South London hip-hop vet goes deep on an emotionally weighty sixth album

Ever since Roots Manuva’s first foray into UK hip-hop in the mid-’90s, he’s been celebrated for what he isn’t as much as what he is. When the 43-year-old (real name Rodney Smith) released 2001’s lauded second album ‘Run Come Save Me’, its inspired mash of patois, homespun whimsy and dub rhythms could hardly have been less like Diddy, Ja Rule or the other American rap giants surrounding him. Smith has certainly battled personal demons in his time (his management attempted to have him sectioned a decade or so ago) and sixth album ‘Bleeds’ is often weighty, but sounds consistently alive, and inimitably Roots Manuva.

Nevertheless, his chosen producers explore fresh avenues over these ten songs. ‘Facety 2:11’ is engineered by Four Tet, and sounds like something MIA might have rejected back in the day for being too clanky (no bad thing, in context). With You, the new alias for Major Lazer founder Switch, moves from dub to trap with a quickness on ‘Crying’, whose beats turns a baby’s grizzling into a rhythmic device. Adrian Sherwood is handed the controls for three songs around the middle of the album, ‘Cargo’ the highlight.

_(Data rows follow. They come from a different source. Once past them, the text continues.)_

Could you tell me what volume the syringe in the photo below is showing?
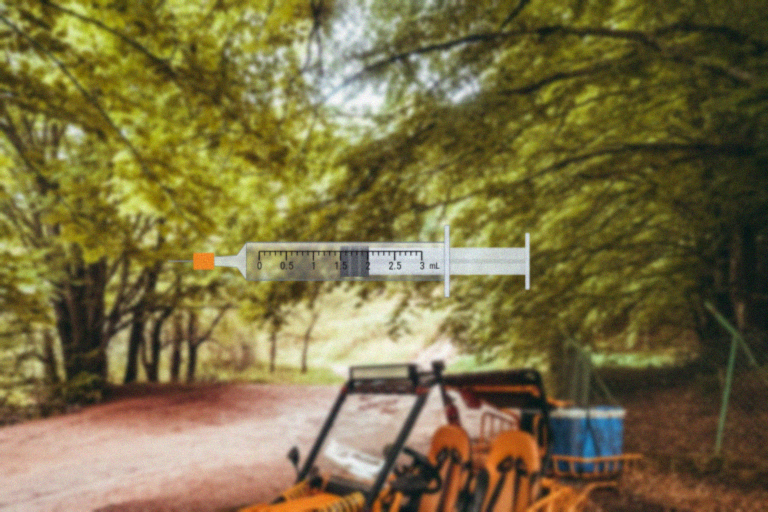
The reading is 1.5 mL
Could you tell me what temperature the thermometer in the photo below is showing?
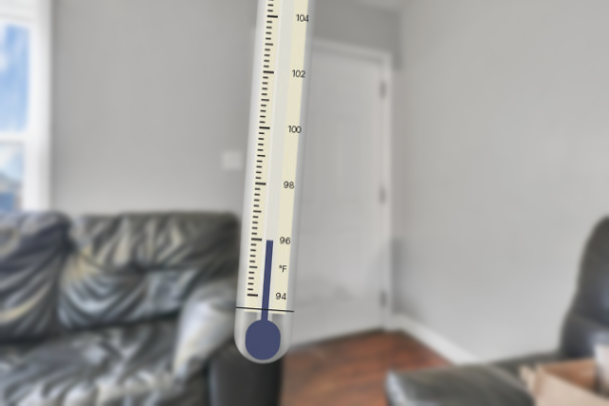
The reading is 96 °F
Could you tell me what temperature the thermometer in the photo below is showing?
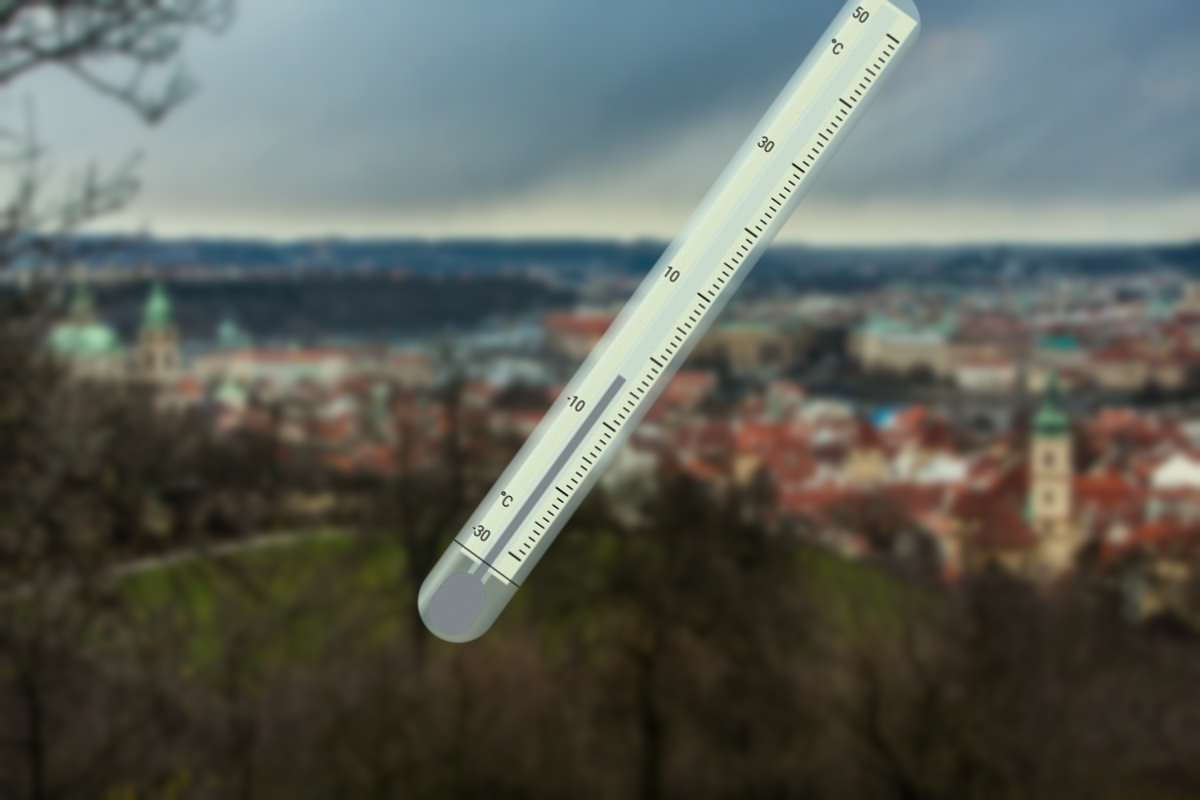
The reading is -4 °C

Elsewhere, though, ‘Bleeds’ is disarmingly lush: opener ‘Hard Bastards’ might be an exasperated lament for a British underclass cast adrift, but those strings which kick it off sure sound posh. ‘Don’t Breathe Out’ (“The poor don’t relax/The poor do the funky soul clap … turn Jesus black”) toys with an unusually commercial, ’60s soul-esque motif. Most lavish of all is ‘I Know Your Face’: powered by keening cellos and cascading harpsichords, any hint of Roots’ cheekily British frivolity seems very far away, despite it being in evidence as recently as the previous song (‘One Thing’, which proclaims “the geezer called Jesus is the leader of a gang”). And while this could have added up to more gravitas than his personality can handle, it’s impressive. To borrow one of his old album titles, this is awfully deep.